# WORK INSTRUCTIONS
Only one span of the listing below should come back. It runs from the line with "15: (389, 17, 33.14)" through the line with "37: (124, 326, 0.70)", and each of its lines must be reproduced exactly.

# TASK INPUT

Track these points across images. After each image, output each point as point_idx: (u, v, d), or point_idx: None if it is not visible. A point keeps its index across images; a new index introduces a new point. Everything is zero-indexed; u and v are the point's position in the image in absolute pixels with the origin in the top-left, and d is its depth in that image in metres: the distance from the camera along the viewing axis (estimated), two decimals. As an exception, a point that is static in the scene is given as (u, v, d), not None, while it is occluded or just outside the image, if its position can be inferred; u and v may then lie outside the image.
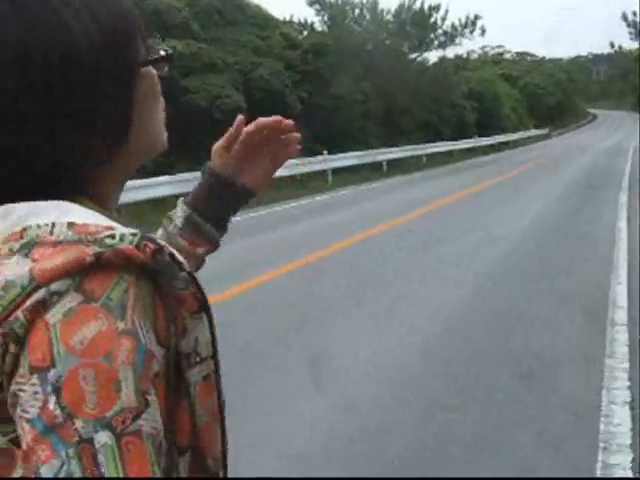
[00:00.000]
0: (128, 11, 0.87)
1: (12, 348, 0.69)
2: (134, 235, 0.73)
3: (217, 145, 1.19)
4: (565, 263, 9.98)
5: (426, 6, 33.26)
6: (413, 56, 34.16)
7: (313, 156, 24.16)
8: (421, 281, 8.99)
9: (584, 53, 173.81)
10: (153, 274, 0.73)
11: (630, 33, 49.93)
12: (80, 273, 0.70)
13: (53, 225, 0.74)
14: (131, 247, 0.72)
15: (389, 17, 33.14)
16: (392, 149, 30.01)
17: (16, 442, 0.71)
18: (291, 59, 27.37)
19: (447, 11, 33.18)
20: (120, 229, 0.75)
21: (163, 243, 0.75)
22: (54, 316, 0.69)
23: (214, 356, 0.82)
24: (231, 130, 1.17)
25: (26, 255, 0.73)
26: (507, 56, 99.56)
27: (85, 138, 0.81)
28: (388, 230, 13.05)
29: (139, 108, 0.87)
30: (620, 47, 47.20)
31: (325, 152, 24.49)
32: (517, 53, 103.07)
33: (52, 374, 0.68)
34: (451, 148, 37.59)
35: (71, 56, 0.79)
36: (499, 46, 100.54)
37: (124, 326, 0.70)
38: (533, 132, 60.48)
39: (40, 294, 0.69)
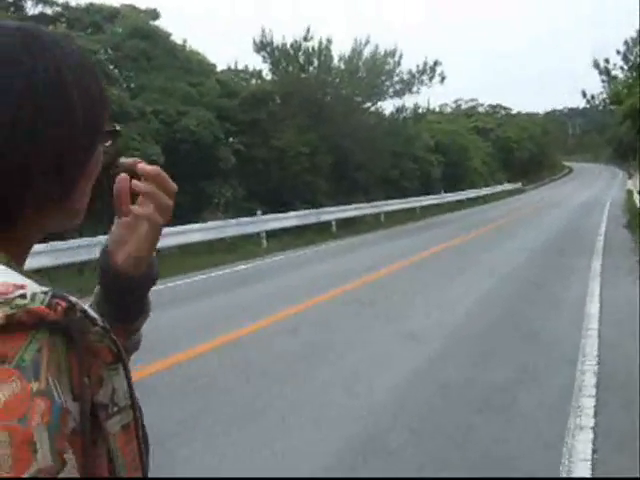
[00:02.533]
0: (102, 87, 0.95)
1: None
2: (45, 294, 0.73)
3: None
4: (497, 399, 6.47)
5: (381, 51, 30.46)
6: (367, 105, 31.20)
7: (250, 216, 21.37)
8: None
9: (559, 107, 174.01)
10: (66, 330, 0.73)
11: (602, 81, 48.09)
12: None
13: None
14: (42, 307, 0.72)
15: (340, 64, 30.28)
16: (344, 207, 26.99)
17: None
18: (227, 108, 24.51)
19: (401, 56, 30.38)
20: (31, 288, 0.74)
21: (74, 300, 0.75)
22: None
23: (132, 405, 0.83)
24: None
25: None
26: (480, 109, 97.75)
27: (41, 185, 0.84)
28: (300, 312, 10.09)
29: (87, 173, 0.92)
30: (593, 96, 44.94)
31: (259, 212, 21.56)
32: (490, 106, 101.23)
33: None
34: (413, 205, 34.71)
35: (65, 109, 0.86)
36: (472, 99, 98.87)
37: (38, 386, 0.70)
38: (506, 186, 58.05)
39: None
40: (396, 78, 30.96)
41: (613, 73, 39.53)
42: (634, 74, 21.67)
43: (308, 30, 30.53)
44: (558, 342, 8.29)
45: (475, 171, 51.96)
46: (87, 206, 0.96)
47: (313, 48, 30.41)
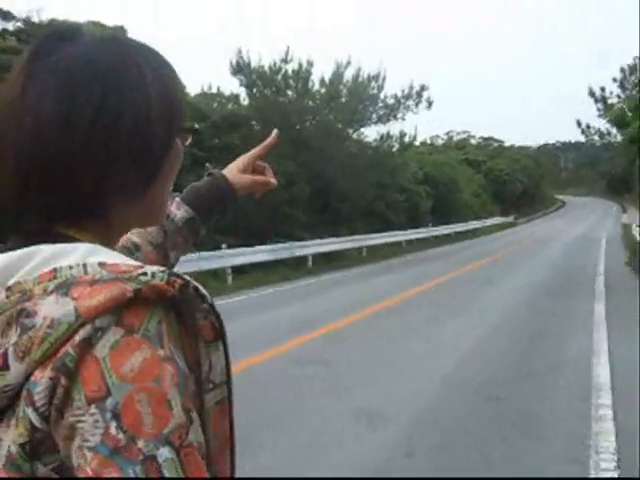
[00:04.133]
0: (181, 87, 1.00)
1: (63, 382, 0.74)
2: (162, 272, 0.80)
3: (245, 157, 1.52)
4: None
5: (364, 74, 28.56)
6: (349, 131, 29.24)
7: (216, 250, 19.25)
8: None
9: (552, 141, 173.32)
10: (178, 306, 0.81)
11: (598, 109, 46.48)
12: (119, 308, 0.76)
13: (85, 265, 0.81)
14: (162, 282, 0.79)
15: (322, 88, 28.37)
16: (322, 241, 24.86)
17: (57, 470, 0.77)
18: (195, 132, 22.53)
19: (384, 78, 28.47)
20: (149, 267, 0.81)
21: (188, 278, 0.82)
22: (101, 350, 0.75)
23: (228, 382, 0.89)
24: (260, 151, 1.53)
25: (65, 294, 0.77)
26: (472, 141, 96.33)
27: (125, 173, 0.89)
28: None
29: (165, 171, 0.96)
30: (588, 126, 43.46)
31: (224, 245, 19.44)
32: (482, 138, 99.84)
33: (109, 402, 0.74)
34: (399, 239, 32.66)
35: (144, 108, 0.91)
36: (464, 131, 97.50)
37: (164, 353, 0.77)
38: (498, 219, 56.15)
39: (86, 330, 0.75)
40: (380, 104, 28.99)
41: (610, 101, 37.86)
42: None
43: (287, 52, 28.69)
44: (558, 436, 6.12)
45: (465, 204, 50.05)
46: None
47: (293, 70, 28.56)
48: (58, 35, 0.93)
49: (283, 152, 25.29)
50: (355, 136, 29.98)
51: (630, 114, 17.75)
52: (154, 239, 1.38)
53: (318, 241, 24.51)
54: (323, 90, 28.27)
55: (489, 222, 52.58)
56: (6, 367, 0.76)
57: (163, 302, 0.80)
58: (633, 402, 6.91)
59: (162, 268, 0.82)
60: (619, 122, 19.21)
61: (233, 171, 1.49)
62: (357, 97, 28.21)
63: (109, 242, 0.93)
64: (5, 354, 0.76)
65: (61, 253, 0.83)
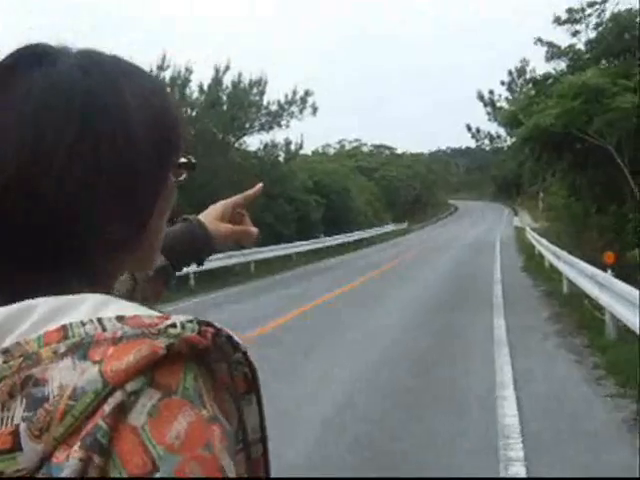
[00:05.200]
0: (178, 117, 0.89)
1: (97, 461, 0.65)
2: (191, 322, 0.72)
3: (222, 205, 1.44)
4: None
5: (245, 81, 26.95)
6: (231, 140, 27.56)
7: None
8: None
9: (443, 147, 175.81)
10: (209, 357, 0.73)
11: (488, 113, 46.47)
12: (150, 368, 0.68)
13: (100, 321, 0.71)
14: (194, 334, 0.71)
15: (201, 96, 26.62)
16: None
17: None
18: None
19: (266, 82, 26.94)
20: (174, 317, 0.73)
21: (219, 326, 0.74)
22: (138, 418, 0.66)
23: (263, 440, 0.81)
24: (239, 199, 1.46)
25: (83, 357, 0.68)
26: (364, 149, 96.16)
27: (107, 221, 0.79)
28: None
29: (158, 210, 0.86)
30: (478, 130, 43.67)
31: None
32: (374, 146, 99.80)
33: (158, 477, 0.65)
34: (289, 251, 31.14)
35: (125, 139, 0.80)
36: (356, 139, 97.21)
37: (207, 413, 0.69)
38: (391, 227, 55.47)
39: (117, 397, 0.66)
40: (263, 110, 27.45)
41: (498, 104, 37.50)
42: (531, 92, 18.92)
43: (164, 58, 26.83)
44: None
45: (358, 212, 49.04)
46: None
47: (171, 77, 26.73)
48: (32, 55, 0.82)
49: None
50: (237, 145, 28.30)
51: (522, 113, 16.85)
52: (122, 287, 1.20)
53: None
54: (202, 97, 26.52)
55: (383, 230, 51.78)
56: (18, 448, 0.65)
57: (195, 355, 0.71)
58: (547, 452, 5.55)
59: (190, 317, 0.73)
60: (512, 122, 18.34)
61: (210, 217, 1.41)
62: (238, 104, 26.57)
63: (106, 290, 0.81)
64: (15, 432, 0.65)
65: (67, 306, 0.73)
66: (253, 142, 50.31)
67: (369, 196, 58.26)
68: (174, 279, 1.40)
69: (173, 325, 0.71)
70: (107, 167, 0.77)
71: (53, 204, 0.75)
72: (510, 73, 35.41)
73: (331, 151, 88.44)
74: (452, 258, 28.09)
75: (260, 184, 1.50)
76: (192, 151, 0.91)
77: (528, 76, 18.79)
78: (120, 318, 0.71)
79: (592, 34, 17.53)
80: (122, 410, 0.66)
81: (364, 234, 45.37)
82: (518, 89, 29.63)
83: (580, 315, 12.02)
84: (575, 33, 17.87)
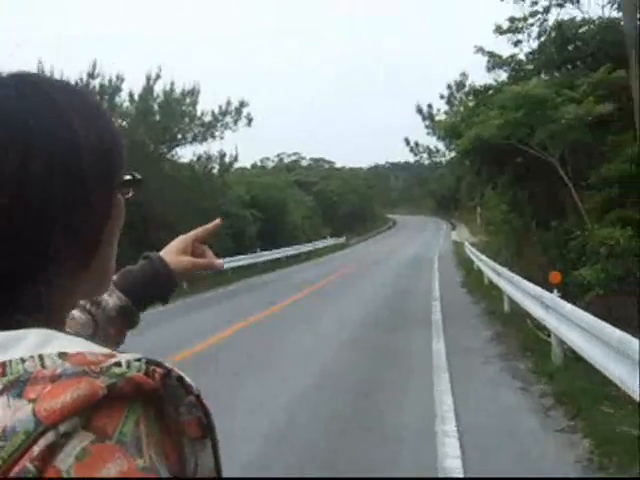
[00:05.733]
0: (119, 132, 0.86)
1: None
2: (139, 360, 0.69)
3: (182, 240, 1.41)
4: None
5: (178, 90, 26.01)
6: (162, 151, 26.55)
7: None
8: None
9: (382, 162, 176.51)
10: (157, 400, 0.69)
11: (426, 127, 46.31)
12: (87, 409, 0.64)
13: (41, 358, 0.68)
14: (140, 374, 0.67)
15: (131, 104, 25.57)
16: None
17: None
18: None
19: (198, 92, 26.03)
20: (121, 355, 0.69)
21: (170, 366, 0.71)
22: (65, 460, 0.62)
23: None
24: (200, 232, 1.44)
25: (18, 395, 0.65)
26: (303, 162, 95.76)
27: (59, 248, 0.76)
28: None
29: (109, 231, 0.84)
30: (417, 144, 43.37)
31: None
32: (313, 159, 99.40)
33: None
34: (226, 267, 30.19)
35: (73, 159, 0.77)
36: (295, 153, 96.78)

# EXERCISE ANSWER
15: (389, 17, 33.14)
16: (392, 149, 30.01)
17: (16, 442, 0.71)
18: (291, 59, 27.37)
19: (447, 11, 33.18)
20: (120, 229, 0.75)
21: (163, 243, 0.75)
22: (54, 316, 0.69)
23: (214, 356, 0.82)
24: (231, 130, 1.17)
25: (26, 255, 0.73)
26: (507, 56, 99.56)
27: (85, 138, 0.81)
28: (388, 230, 13.05)
29: (139, 108, 0.87)
30: (620, 47, 47.20)
31: (325, 152, 24.49)
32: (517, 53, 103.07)
33: (52, 374, 0.68)
34: (451, 148, 37.59)
35: (71, 56, 0.79)
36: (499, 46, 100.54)
37: (124, 326, 0.70)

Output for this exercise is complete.